Springsteen, who filed a lawsuit on behalf of Axtell and is an attorney representing Reycraft, said she believes the new legislation will not go far enough.

“It doesn’t address the issue of, ‘why are paramedics not properly trained?'” she said. “Why are they not following protocol. Why is there not a state mandate about training and how it should be under each waiver?”

Springsteen said she thinks the public will need to turn to the courts to see more action on this issue.

The long-delayed ketamine review

In August 2020, CDPHE Executive Director Jill Hunsaker Ryan announced that CDPHE would be conducting a “thorough review” of the ketamine waiver program that is regulated by the state.

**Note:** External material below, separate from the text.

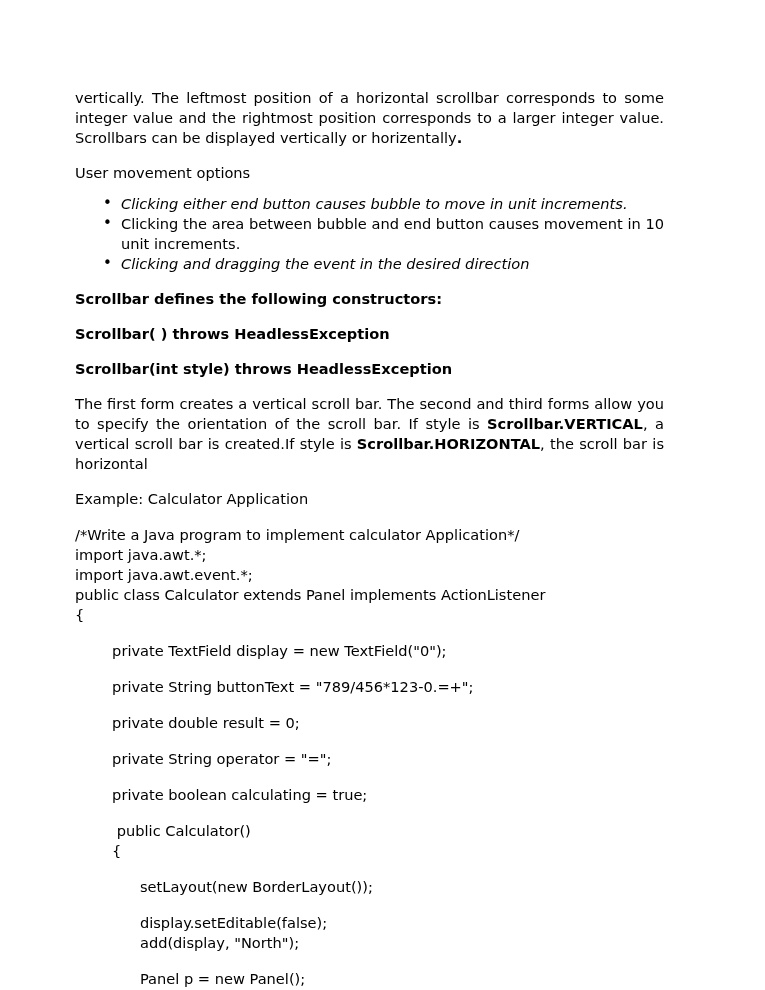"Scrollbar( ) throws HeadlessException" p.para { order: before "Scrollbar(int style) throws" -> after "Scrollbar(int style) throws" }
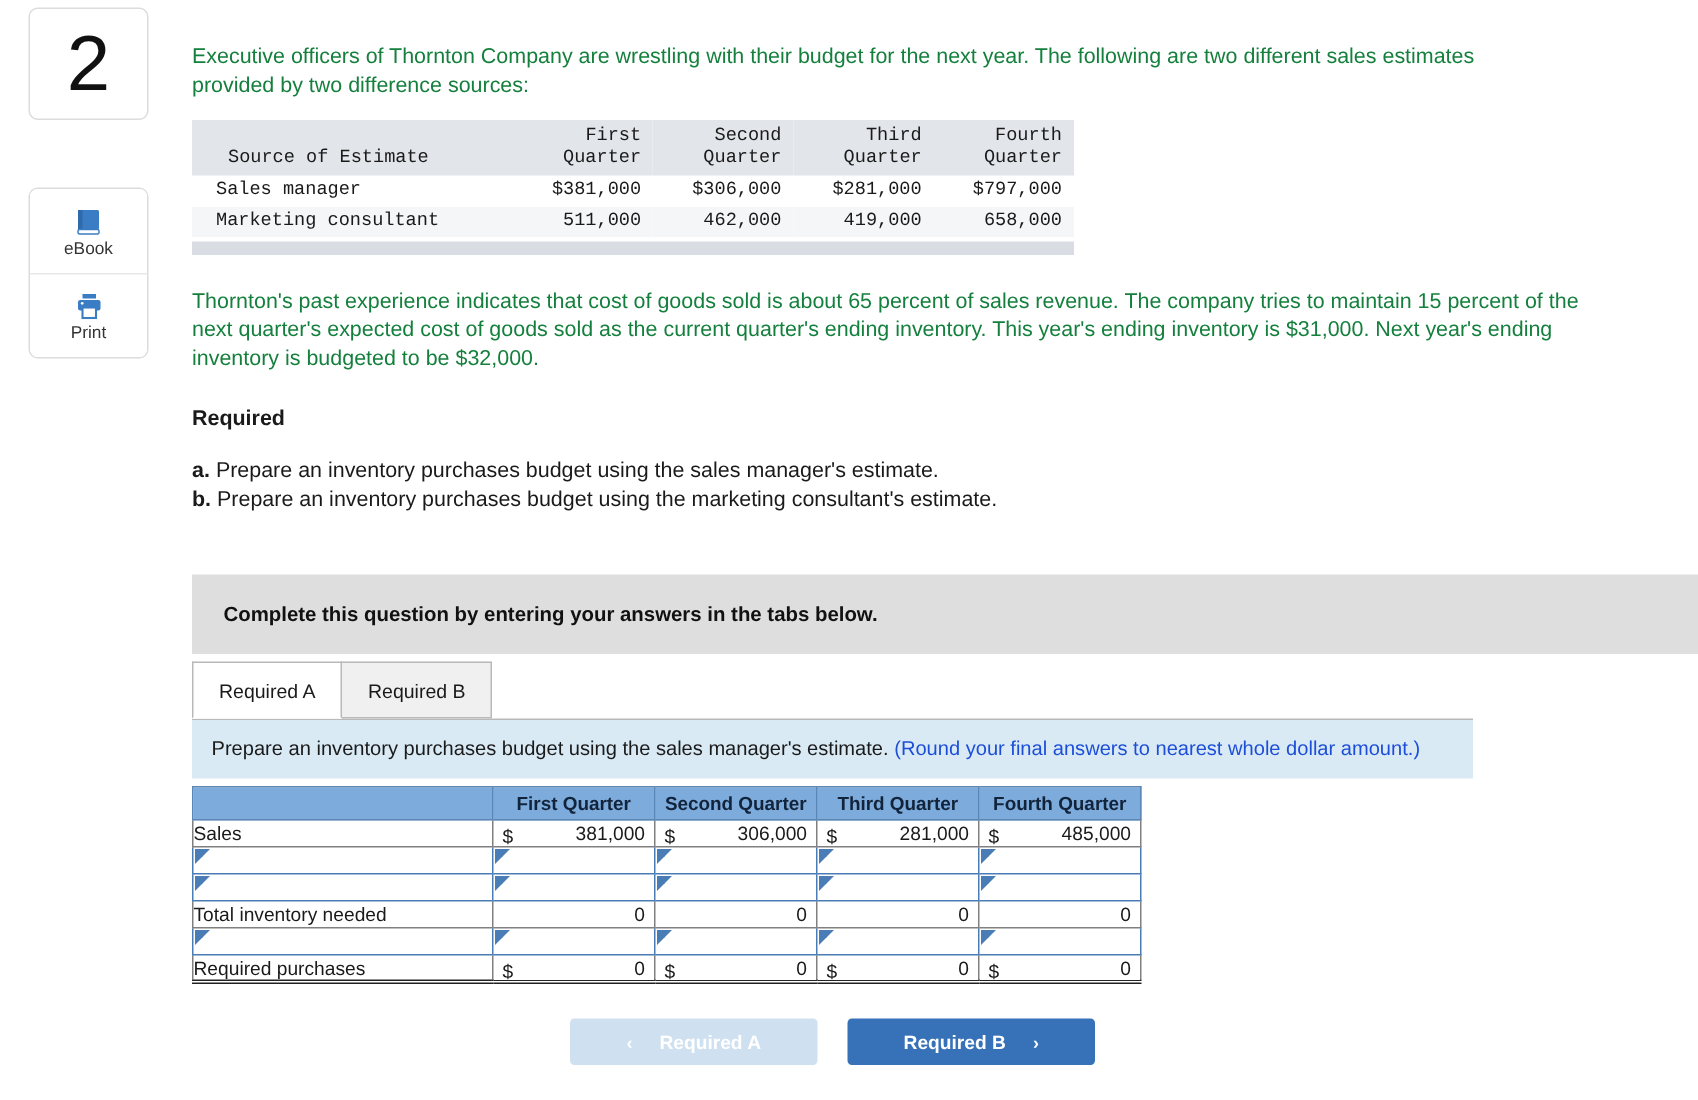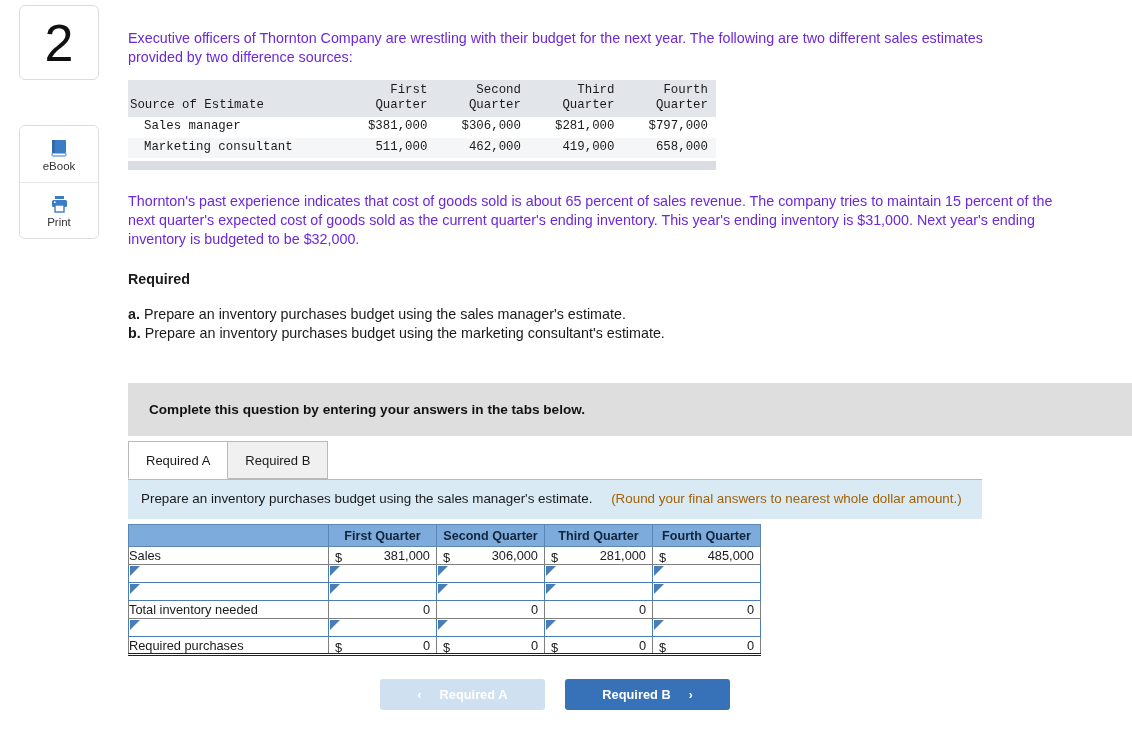"Executive officers of Thornton Company" .qtext { color: #6d28d9 -> #15803d }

However, through open records requests for internal emails, the Problem Solvers discovered that review, which was promised to start immediately, did not begin until 2021.

At first, CDPHE blamed the delay an ongoing Attorney General investigation into the death of McClain.

In February, a senior policy advisor for the health department said CDPHE decided to make the review process confidential.

The state health department later issued a statement to the Problem Solvers saying it “typically” does not conduct interviews while it is reviewing one of its programs.

“Broadly, we wanted to acknowledge your requests for an interview, and state that while we are committed to transparency, we didn’t want to disrupt the review committee’s deliberations,” spokesperson Johnston said.

The health department has not indicated when its review will be completed.